- GIVEN PASSAGE -
= = = = =

My Tributes
to Guruji
Dr. Govind S. Rajwar
Picture1
Picture2
I was grieved when I came to know
about the sad demise of my respected and loving Guruji Professor
Som Deva Sharma, through e-mail from my friend Dr. G.S. Rawat,
Scientist, Wildlife Institute of India, Dehra Dun. My mind
immediately went through a glimpse of his memories.
I joined as a B.Sc. student in 1972 in DAV College. During final
year he taught us Taxonomy, that was my first interaction with
him. He was renowned taxonomist and most able and efficient
teacher. I was highly impressed by his style of teaching and his
tremendous knowledge. I had the actual and fortunate interaction
with him during M.Sc., when I chose taxonomy for my thesis work
because I was fascinated by his teachings and he had developed
my interest in this subject. He had such an art of telling about
the characteristics and occurrences of plants that the listeners
felt deep inclination towards this field. He allotted me the
area of Jharipani near Mussoorie, which is a thick forest along
the river Rispana. Since the terrain of the area is quite
difficult, which he showed me when he took me there for the
first time. That time I didn’t know that he was interested in
thorough botanical survey of that area. He also wasn’t sure that
I could do it. I visited the area twice a month for one and a
half years collecting the plants including the tough walk during
the rainy season because of flooding river and abundance of
leeches. Professor Som Deva many times accompanied me to this
area. I continuously reported him about the collection of plants
and my visits to that area.

= = = = =

(Extracted records)
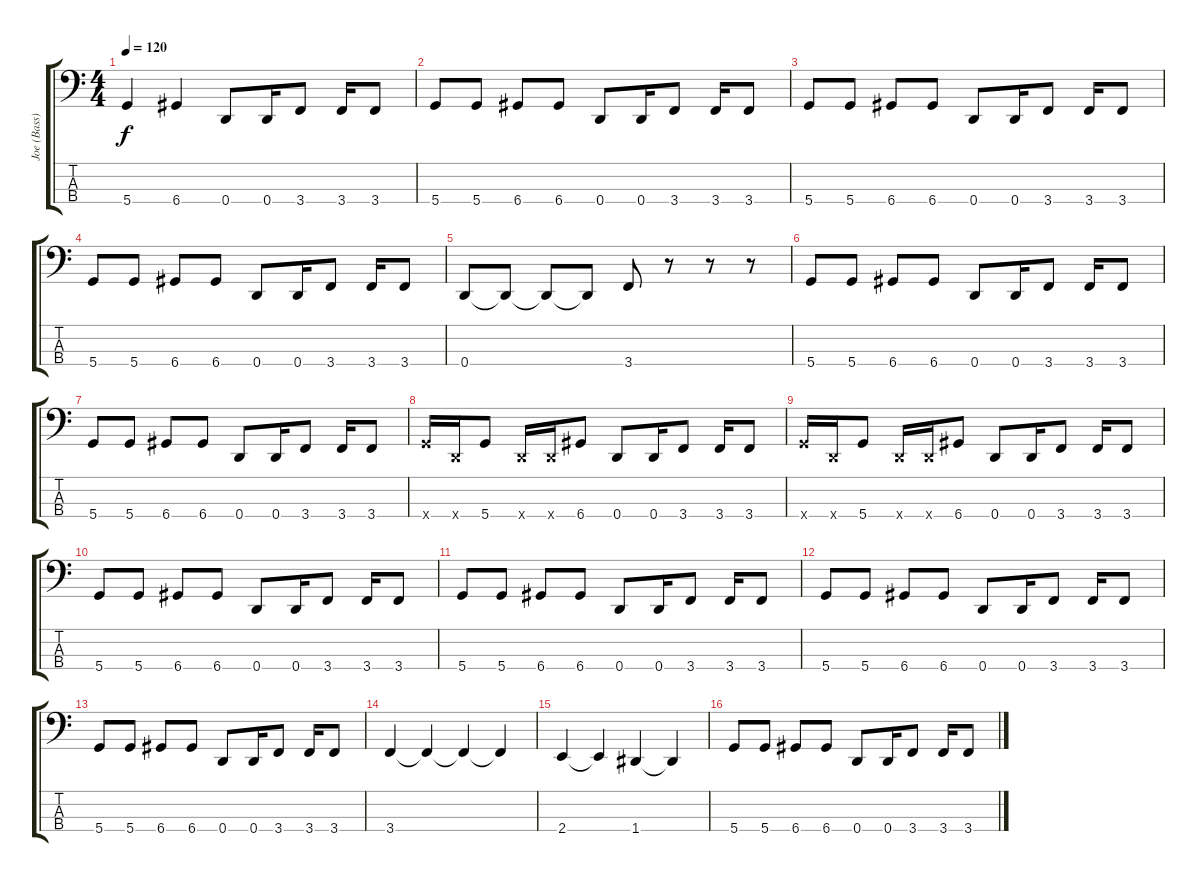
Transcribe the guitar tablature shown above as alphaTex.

\track ("Joe (Bass)" "Joe (Bass)") {instrument electricbassfinger}
\staff {score tabs}
\tuning (G2 D2 A1 D1) {hide}
\ts (4 4)
\tempo 120
\clef f4
\ks c
5.4.4{dy f instrument electricbassfinger} 6.4.4 0.4.8 0.4.16 3.4.8 3.4.16 3.4.8 |
5.4.8 5.4.8 6.4.8 6.4.8 0.4.8 0.4.16 3.4.8 3.4.16 3.4.8 |
5.4.8 5.4.8 6.4.8 6.4.8 0.4.8 0.4.16 3.4.8 3.4.16 3.4.8 |
5.4.8 5.4.8 6.4.8 6.4.8 0.4.8 0.4.16 3.4.8 3.4.16 3.4.8 |
0.4.8 0.4{t}.8 0.4{t}.8 0.4{t}.8 3.4.8 r.8 r.8 r.8 |
5.4.8 5.4.8 6.4.8 6.4.8 0.4.8 0.4.16 3.4.8 3.4.16 3.4.8 |
5.4.8 5.4.8 6.4.8 6.4.8 0.4.8 0.4.16 3.4.8 3.4.16 3.4.8 |
5.4{x}.16 0.4{x}.16 5.4.8 0.4{x}.16 0.4{x}.16 6.4.8 0.4.8 0.4.16 3.4.8 3.4.16 3.4.8 |
5.4{x}.16 0.4{x}.16 5.4.8 0.4{x}.16 0.4{x}.16 6.4.8 0.4.8 0.4.16 3.4.8 3.4.16 3.4.8 |
5.4.8 5.4.8 6.4.8 6.4.8 0.4.8 0.4.16 3.4.8 3.4.16 3.4.8 |
5.4.8 5.4.8 6.4.8 6.4.8 0.4.8 0.4.16 3.4.8 3.4.16 3.4.8 |
5.4.8 5.4.8 6.4.8 6.4.8 0.4.8 0.4.16 3.4.8 3.4.16 3.4.8 |
5.4.8 5.4.8 6.4.8 6.4.8 0.4.8 0.4.16 3.4.8 3.4.16 3.4.8 |
3.4.4 3.4{t}.4 3.4{t}.4 3.4{t}.4 |
2.4.4 2.4{t}.4 1.4.4 1.4{t}.4 |
5.4.8 5.4.8 6.4.8 6.4.8 0.4.8 0.4.16 3.4.8 3.4.16 3.4.8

= = = = =

- REQUIRED TASK A -
List every geographic place (towns, areas and rivers) named in the tribute to Professor Som Deva Sharma. Leave out the names of institutions.
- REQUIRED TASK B -
Carry on the tribute to Professor Som Deva Sharma, picking up right after its final sentence.

- EXERCISE RESPONSE A -
Dehra Dun, Jharipani, Mussoorie, the river Rispana

- EXERCISE RESPONSE B -
Once our whole class accompanied Guruji and me to this area.
When one of my classmates uprooted a small and rare piper plant
from the rock, Professor Sharma asked him to plant it again at
the same place and not to collect it since it was rare. This
showed his love for plants in nature and his efforts for the
conservation of rare plants.
When I finished the thesis work,
he was highly pleased to see my progress since I collected
almost all the plants of that area including some interesting
plants like Aeschynanthus parviflorus, Saurauja nepaulensis and
some orchids. He told that in my collection there were 10 new
distributional records from Mussoorie hills. When I was
publishing some notes and papers on this work, he refused to
give his name as an author. This showed his nature of giving the
credit to his students. |
|
After M.Sc. also he took me along during field trips with my
juniors. He always wanted to provide the skills of plant
identification and field knowledge to the students who had the
potential and eagerness for learning this science. When I was in
M.Sc. final year, he took me with a student of M.Sc. Previous
Mr. Shiv Prakash Dhyani, now a Scientist at Central Soil and
Water Conservation Research & Training Institute, Dehra Dun, to
Baysi located between Rishikesh and Devprayag for his thesis
work. Guruji took me to give field knowledge of that forest and
bore my all expenditure. He was such a simple person that he
didn’t even mind sleeping on a shop’s veranda with us there.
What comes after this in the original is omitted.